Homeownership and Protection - Time to reconnect the dots
28 Aug, 2025
For many New Zealanders, owning a home represents stability and long-term security. It’s a goal most of us work hard for and do our best to protect. But the financial landscape is shifting. Mortgage costs have risen, household budgets have tightened, and more families are carrying risks they may not fully recognise.
One of those risks doesn’t always get the attention it deserves. What happens to the mortgage if the main income earner can no longer contribute?
The quiet shift in protection
Life insurance used to be part of the mortgage conversation. It was never about pressure - just good planning. But as the shape of the industry has changed, that connection has faded. Fewer borrowers are prompted to think about protection at the right time, and many aren’t aware of how vulnerable they might be.
Today, that conversation rarely happens. And without it, many families take on long-term debt without a safety net.
A challenge worth addressing
The issue isn’t new, but the signals are becoming more visible. Mortgage arrears are up. As of March 2025, there were about 24,000 residential mortgage accounts past due, representing an arrears rate of 1.58 %—this is the highest home loan arrears level since at least 2017 and marks a 7 % year on year increase.
There’s no suggestion that lenders are doing anything wrong. The system simply hasn’t been set up to factor in this kind of future scenario. But maybe it’s time we start doing so.
Technology can help close the gap
Traditional life insurance models haven’t made it easy. Separate processes, complex paperwork and long lead times have often made it feel disconnected from the lending experience.
But we now have the tools to change that. We’ve seen how an efficient PAS can support insurers in making protection feel like a natural part of the mortgage journey, not something bolted on later.
Rather than reinventing the product, it’s about delivering the product in a more affective way. With the right admin backbone, insurers can design and manage protection in ways that are timely, tailored and far easier to maintain.
That could include things like:
- Offering optional protection at the point of lending, supported by smart workflow and adviser tools
- Using data to personalise coverage and keep underwriting efficient
- Letting cover adjust automatically as the loan is repaid, without extra paperwork
It’s about helping insurers give people more confidence, without asking them to jump through more hoops.
A shared opportunity
This isn’t just a job for insurers. Banks, regulators and technology partners all have a role to play. The point isn’t to bring back aggressive cross-selling or old habits. It’s about quietly restoring a layer of protection that supports financial wellbeing.
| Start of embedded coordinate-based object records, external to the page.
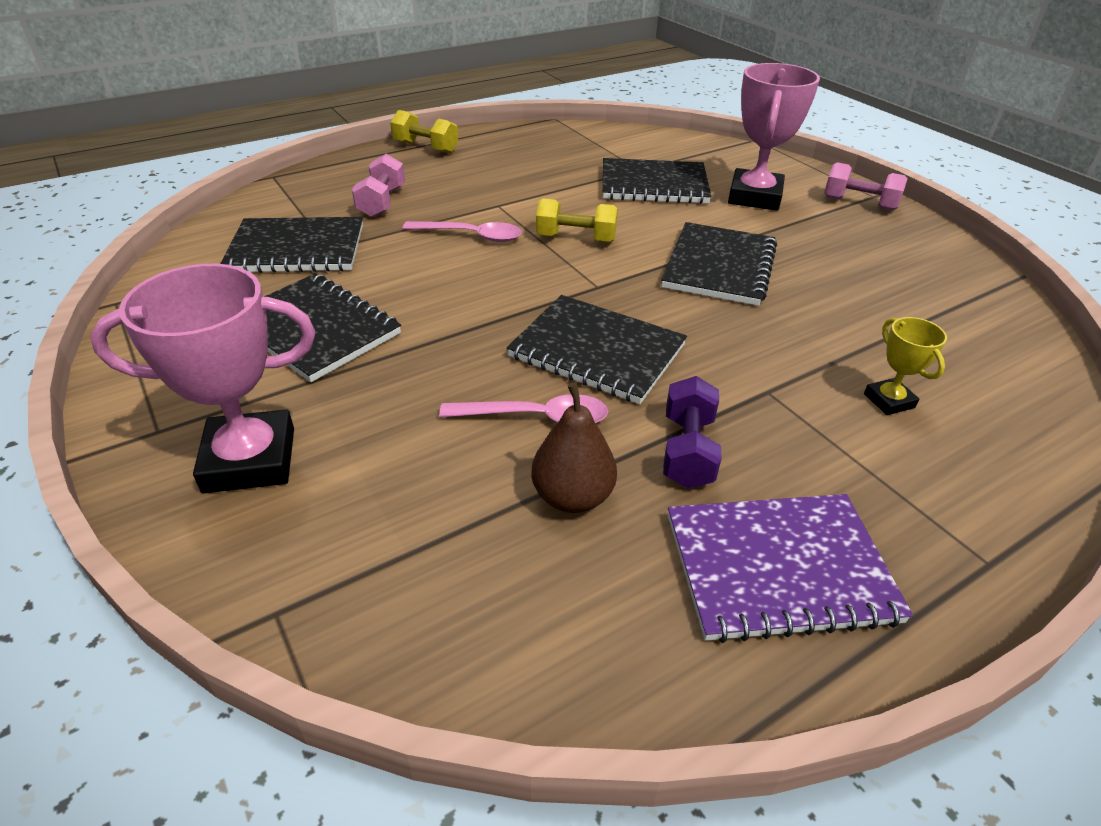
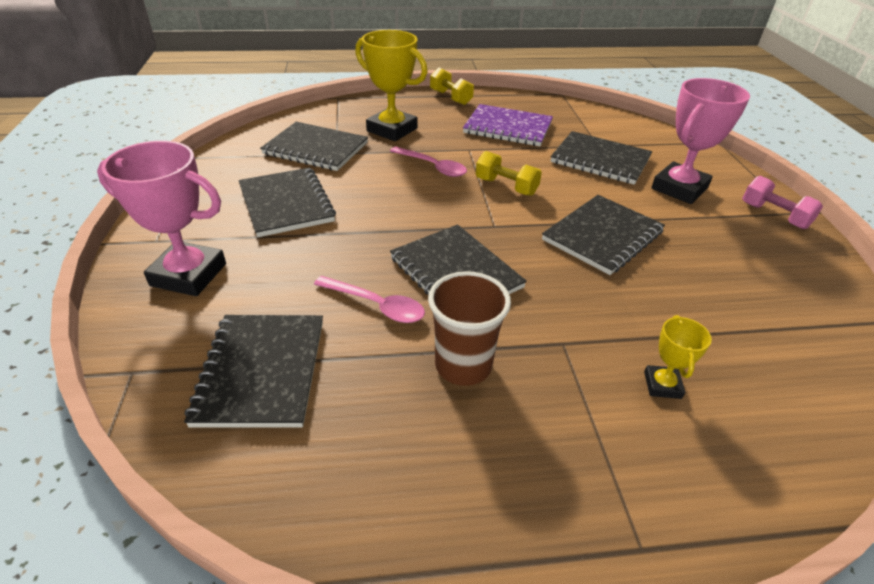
camera: 25 degrees right, 0 degrees up
(382, 202) = (392, 130): pink dumbbell -> yellow trophy
(457, 544) = (261, 371): none -> black notebook
(572, 497) = (357, 368): brown pear -> none
(687, 451) = (463, 365): purple dumbbell -> brown cup
(779, 568) = (461, 477): purple notebook -> purple notebook (508, 128)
AMS already supports over 40 percent of New Zealand’s life insurance policies and is built to handle complexity with clarity. For insurers looking to revisit mortgage-linked life cover, AMS Protego can offer the flexibility and integration needed to deliver effective and efficient service, whether it’s through adviser channels, digital onboarding or partnerships with lenders.
Looking ahead
As economic conditions evolve, more families are feeling financial pressure. Reintroducing sensible, accessible protection alongside mortgage lending won’t solve every issue, but it’s a step that could make a real difference.
Sometimes it’s not about new products. It’s about rethinking how we deliver existing ones with care, with context and with the right technology behind the scenes. Because for most homeowners, it’s not just about the property. It’s about the life they’re building inside it.